Showing posts with label Baby Annika. Show all posts
Showing posts with label Baby Annika. Show all posts

Tuesday, April 1, 2008

Beauty and Believing






It’s a drop dead gorgeous day in Fairbanks, sunny, 50 degrees, light glancing wickedly off the white white snow of yesterday. Yesterday may have been the final day of a great month of spring skiing at Birch hill. Teo was very energetic on his shorty skis, but for me the snow was very slow. Marin decided to give the baby a front-pack walk back to our nearby home instead of skiing.

And our eight week old (today) daughter Annika, for the first time in her life, smiled at Marin this morning. Marin hauled her down to me in front of the keyboard, writing up a draft Volunteer brochure for the UU Fellowship, placed her in my arms, put her (Marin’s) face beside mine, and coo-cooed the little Pepita to flash me a sweet smile as well. A big wide grin.

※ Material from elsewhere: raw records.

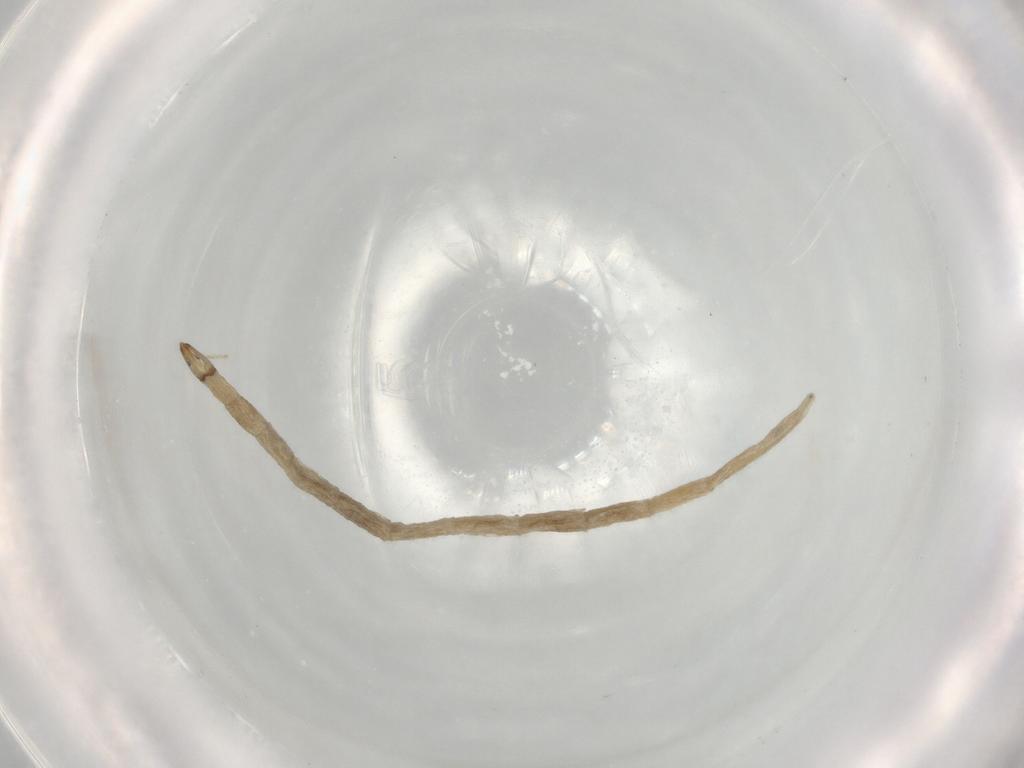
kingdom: Animalia
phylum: Arthropoda
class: Insecta
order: Diptera
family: Ceratopogonidae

So it’s time to try to reignite my passion for writing about life and loves and Fairbanks. And to drop in photos of our family, the land, and other beautiful, visionary things.

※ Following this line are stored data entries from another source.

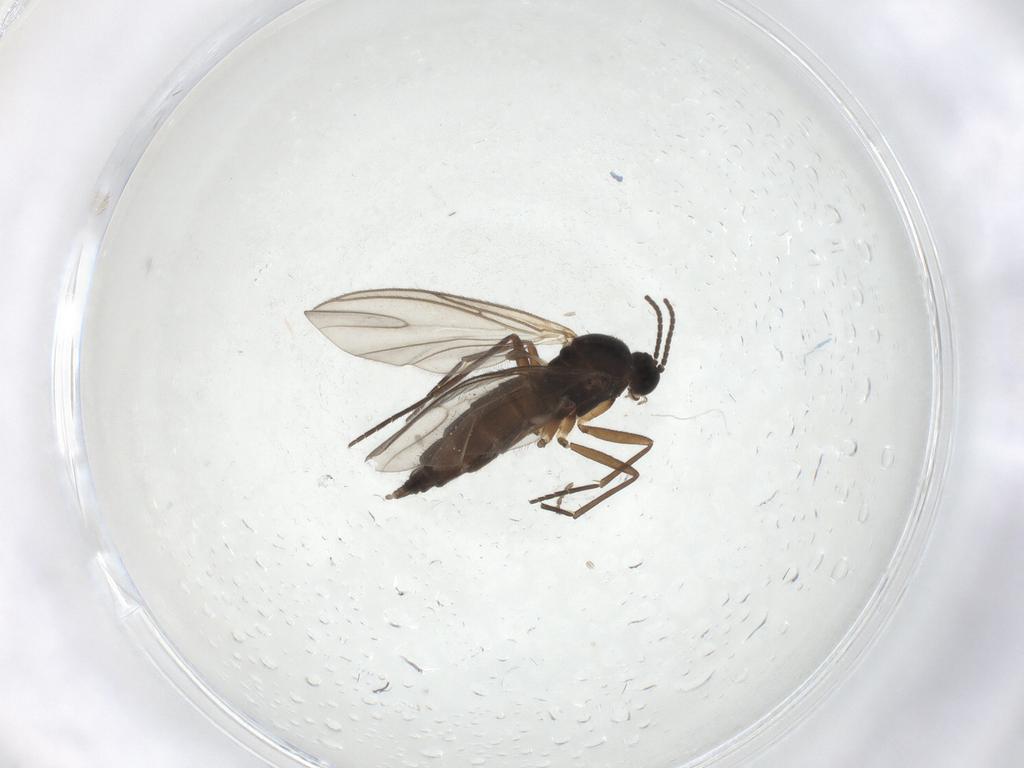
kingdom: Animalia
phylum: Arthropoda
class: Insecta
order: Diptera
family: Sciaridae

I had lunch with Kes Woodward, world-renowned local artist (look at his recent work here), and we talked about religion. He was a respected elder at Fairbanks Lutheran, my previous church (link), and has moved on to Christ Lutheran on the other side of town. Apparently, in the wake of my demise at FLC, many congregational progressives moved to Christ Lutheran, and many traditionalists moved to Zion Lutheran, of the fundamentalist Missouri Synod (though the pastor there started life, as did many MO Synod Intellectuals, as a progressive). I praised the Episcopal Priest at St. Matthews, Scott Fisher, whose native-culture influenced narrative sermons (not to mention newsletters – here) are an art form in themselves. We shared insights on the web, and the cultural differences between internet-savvy folks and the others. Obama being the former and Clinton the latter.

I shared my hopes for the Unitarians as a version of progressive religious community, and Kes talked about years of commitment to the Arts-Support community.

And we wondered what will it all come to. Who has time for saving the whales, let alone saving the Lutherans or the Unitarians, not to mention saving funding for the Arts?

Stopping short of solving all the dilemmas, Kes and I headed off to our respective disciplines.

And so, Annika, on your two-month birthday, you give us a smile, and I dedicate myself to a return to the narrative, the interpretation, of the life we’re nurturing to pass off to you. In good time.